Tarifs d'inscription distincts selon la résidence des usagers

Attention, cette réponse est ancienne. Son contenu peut être en tout ou partie obsolète.

Question

J'ai entendu dire qu'il était illégal de faire payer différemment selon le lieux de provenance les usagers des bibliothèques. Sur quel texte s'appuie cette personne pour développer cet argument.
Merci.

Réponse

Date de la réponse :  12/10/2011

Vous cherchez la référence d'un texte qui interdirait aux bibliothèques d'exiger des tarifs d'inscription distincts selon la résidence de leurs usagers. Cette question n'est pas propre aux bibliothèques mais commune à l'ensemble des services publics dits "non obligatoires" ou facultatifs : les services culturels, sportifs, de loisirs, d’action sociale, de cantine scolaire ou les services périscolaires, de santé, d’action économique, d’amélioration du cadre de vie, par exemple. Notre réponse se limitera donc à des considérations générales.

Il existe une jurisprudence européenne en la matière : par un arrêt en date du 16 janvier 2003, la Cour de justice des Communautés européennes a jugé non conforme au droit communautaire les tarifs préférentiels accordés, pour l’accès à certains musées municipaux italiens, et sous conditions d’âge, aux seuls ressortissants nationaux ou aux seuls résidents des communes concernées. Cet arrêt peut être consulté en ligne sur le site de la Cour de justice de l'union européenne (Curia) : http://curia.europa.eu/.

En droit français, il n'existe aucune disposition qui interdit ou autorise la discrimination de la tarification des services publics en général sur la base de la résidence. Le principe de tarification des services publics s'appuie largement sur le principe constitutionnel de l'égalité de traitement des usagers, il ne peut y être dérogé que de deux façons (posées par la jurisprudence française) :
- lorsqu'il existe un intérêt général en rapport avec l'objet ou les conditions d'exploitation du service
- lorsqu'il existe entre les usagers des différences de situation facilement appréciables et en rapport direct avec l'objet du service.
C'est ainsi que la jurisprudence du Conseil d'Etat, en contradiction avec la juridiction européenne, admet que l'on peut moduler la tarification des services publics facultatifs sur la base de la résidence car lorsqu'ils participent au financement du service local en tant que contribuables, les résidents permanents se trouvent dans une situation différente par rapport aux non résidents (CE 5 octobre 1984, commune de Lavelanet - une cantine scolaire et CE 2 décembre 1987, commune de Romainville - une école de musique).

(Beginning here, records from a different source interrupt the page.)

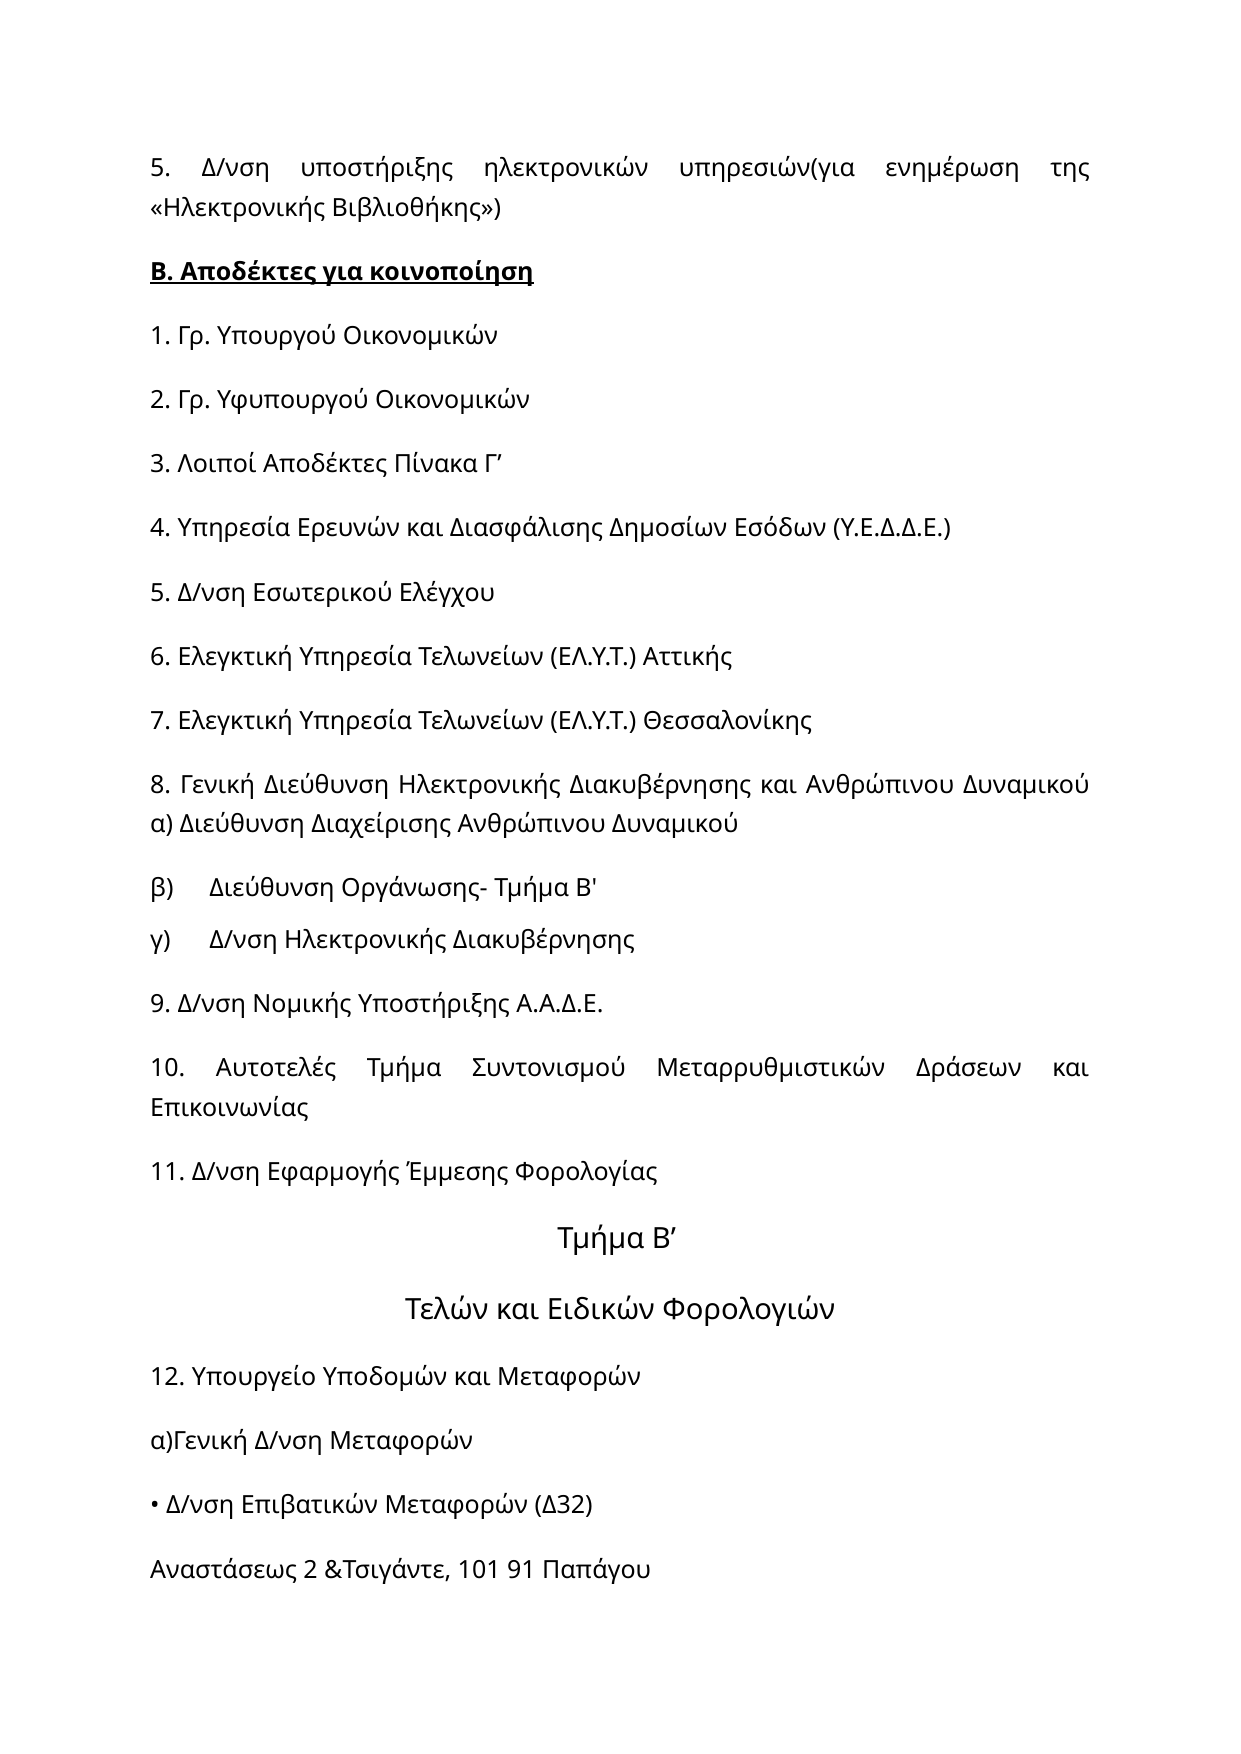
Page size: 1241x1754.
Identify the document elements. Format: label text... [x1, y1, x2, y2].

text 9. Δ/νση Νομικής Υποστήριξης Α.Α.Δ.Ε. [150, 986, 1090, 1020]
text 11. Δ/νση Εφαρμογής Έμμεσης Φορολογίας [150, 1153, 1090, 1187]
text • Δ/νση Επιβατικών Μεταφορών (Δ32) [150, 1487, 1090, 1521]
text 5. Δ/νση Εσωτερικού Ελέγχου [150, 574, 1090, 608]
text 1. Γρ. Υπουργού Οικονομικών [150, 317, 1090, 352]
text 12. Υπουργείο Υποδομών και Μεταφορών [150, 1359, 1090, 1393]
subtitle Τελών και Ειδικών Φορολογιών [150, 1288, 1090, 1328]
text Β. Αποδέκτες για κοινοποίηση [150, 253, 1090, 287]
text 6. Ελεγκτική Υπηρεσία Τελωνείων (ΕΛ.Υ.Τ.) Αττικής [150, 638, 1090, 672]
text 5. Δ/νση υποστήριξης ηλεκτρονικών υπηρεσιών(για ενημέρωση της «Ηλεκτρονικής Βιβλιοθήκης») [150, 150, 1090, 223]
text α)Γενική Δ/νση Μεταφορών [150, 1423, 1090, 1457]
text 10. Αυτοτελές Τμήμα Συντονισμού Μεταρρυθμιστικών Δράσεων και Επικοινωνίας [150, 1050, 1090, 1123]
text Αναστάσεως 2 &Τσιγάντε, 101 91 Παπάγου [150, 1551, 1090, 1585]
text 2. Γρ. Υφυπουργού Οικονομικών [150, 382, 1090, 416]
text 3. Λοιποί Αποδέκτες Πίνακα Γ’ [150, 446, 1090, 480]
text 7. Ελεγκτική Υπηρεσία Τελωνείων (ΕΛ.Υ.Τ.) Θεσσαλονίκης [150, 702, 1090, 737]
subtitle Τμήμα Β’ [150, 1217, 1090, 1257]
text 8. Γενική Διεύθυνση Ηλεκτρονικής Διακυβέρνησης και Ανθρώπινου Δυναμικού α) Διεύθυνση Διαχείρισης Ανθρώπινου Δυναμικού [150, 767, 1090, 840]
text 4. Υπηρεσία Ερευνών και Διασφάλισης Δημοσίων Εσόδων (Υ.Ε.Δ.Δ.Ε.) [150, 510, 1090, 544]
list γ) Δ/νση Ηλεκτρονικής Διακυβέρνησης [150, 922, 1090, 956]
list β) Διεύθυνση Οργάνωσης- Τμήμα Β' [150, 870, 1090, 904]
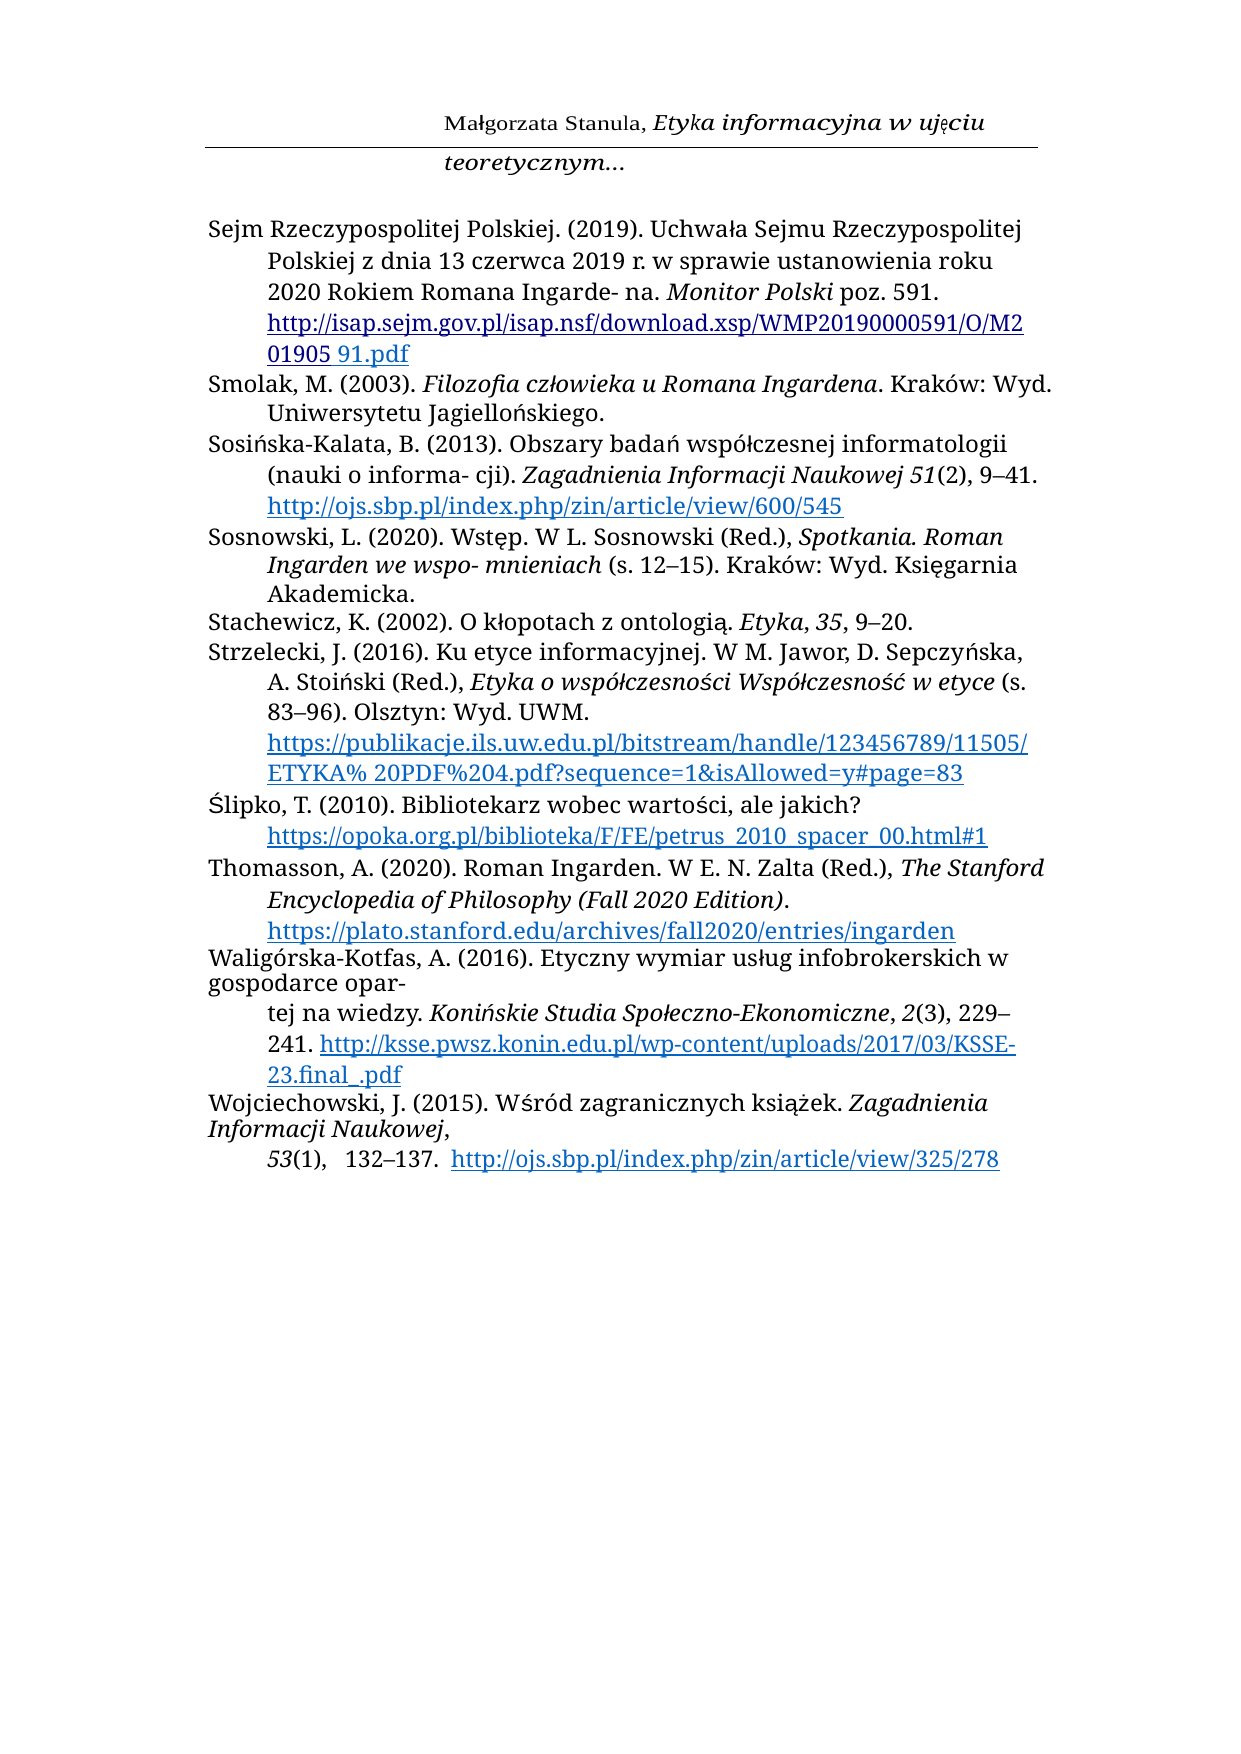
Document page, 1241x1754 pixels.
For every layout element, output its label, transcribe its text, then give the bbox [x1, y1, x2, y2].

text Thomasson, A. (2020). Roman Ingarden. W E. N. Zalta (Red.), The Stanford Encyclopedia of Philosophy (Fall 2020 Edition). https://plato.stanford.edu/archives/fall2020/entries/ingarden [208, 852, 1065, 946]
text Ślipko, T. (2010). Bibliotekarz wobec wartości, ale jakich? https://opoka.org.pl/biblioteka/F/FE/petrus_2010_spacer_00.html#1 [208, 789, 1065, 851]
text Wojciechowski, J. (2015). Wśród zagranicznych książek. Zagadnienia Informacji Naukowej, [208, 1091, 1065, 1142]
text Małgorzata Stanula, Etyka informacyjna w ujęciu teoretycznym… [443, 108, 1065, 177]
text tej na wiedzy. Konińskie Studia Społeczno-Ekonomiczne, 2(3), 229–241. http://ksse.pwsz.konin.edu.pl/wp-content/uploads/2017/03/KSSE-23.final_.pdf [267, 997, 1025, 1091]
text Sosińska-Kalata, B. (2013). Obszary badań współczesnej informatologii (nauki o informa- cji). Zagadnienia Informacji Naukowej 51(2), 9–41. http://ojs.sbp.pl/index.php/zin/article/view/600/545 [208, 428, 1044, 522]
text Smolak, M. (2003). Filozofia człowieka u Romana Ingardena. Kraków: Wyd. Uniwersytetu Jagiellońskiego. [208, 370, 1065, 428]
text 53(1), 132–137. http://ojs.sbp.pl/index.php/zin/article/view/325/278 [267, 1143, 1065, 1174]
text Sosnowski, L. (2020). Wstęp. W L. Sosnowski (Red.), Spotkania. Roman Ingarden we wspo- mnieniach (s. 12–15). Kraków: Wyd. Księgarnia Akademicka. [208, 522, 1065, 609]
text Sejm Rzeczypospolitej Polskiej. (2019). Uchwała Sejmu Rzeczypospolitej Polskiej z dnia 13 czerwca 2019 r. w sprawie ustanowienia roku 2020 Rokiem Romana Ingarde- na. Monitor Polski poz. 591. http://isap.sejm.gov.pl/isap.nsf/download.xsp/WMP20190000591/O/M201905 91.pdf [208, 213, 1035, 370]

L'antagonisme entre juridiction européenne et française est synthétisé dans une récente note de la Lettre du Cadre, dont voici un extrait :
"La Cour de justice de l’Union européenne (CJUE) n’admet pas une discrimination entre résidents et non résidents, pour des raisons économiques : « des objectifs de nature économique ne pouvaient pas constituer des raisons impérieuses d’intérêt général de nature à autoriser une restriction à une liberté fondamentale garantie par le traité ». Les tarifs préférentiels ne sauraient constituer une contrepartie à la contribution des résidents. Étant donné cette divergence d’appréciation entre le Conseil d’État et la CJUE et considérant la primauté du droit communautaire, il serait judicieux de s’attacher à la notion de « lien avec la collectivité» qui est plus large que celle de résident, en ce sens où elle regroupe non seulement ceux qui y résident, mais également ceux qui y travaillent ou étudient. Alors même qu’il a été jugé possible de fonder une odulation tarifaire selon l’origine géographique des usagers pour les services publics locaux non obligatoires comme par exemple une cantine scolaire qui n’est pas au nombre des obligations incombant à une commune pour le fonctionnement du service public de l’enseignement."
Source : GAVAIL Yvan. Services publics locaux : accès aux services et tarifs différenciés. La Lettre du Cadre Territorial, Les cahiers juridiques n°135 février 2010

Plus récemment, la Lettre des Finances Locales, à laquelle nous ne sommes pas abonnés (mais peut-être votre service des finances ou votre RH ou encore le service documentation de votre collectivité a-t-il souscrit un abonnement) a publié un article en lien direct avec votre question :
Les critères de différenciation des tarifs publics locaux. La Lettre des Finances Locales n° 245 du 17 mars 2011. Editions Sorman. Résumé : http://www.lalettredesfinanceslocales.com/article-les-criteres-de-differ....

Pour finir, étant donné la complexité de la question, nous vous conseillons de vous adresser au service juridique de votre collectivité. Lui seul sera à même d'apprécier le risque d'appliquer des tarifs "discriminatoires" pour les services publics tels que la bibliothèque.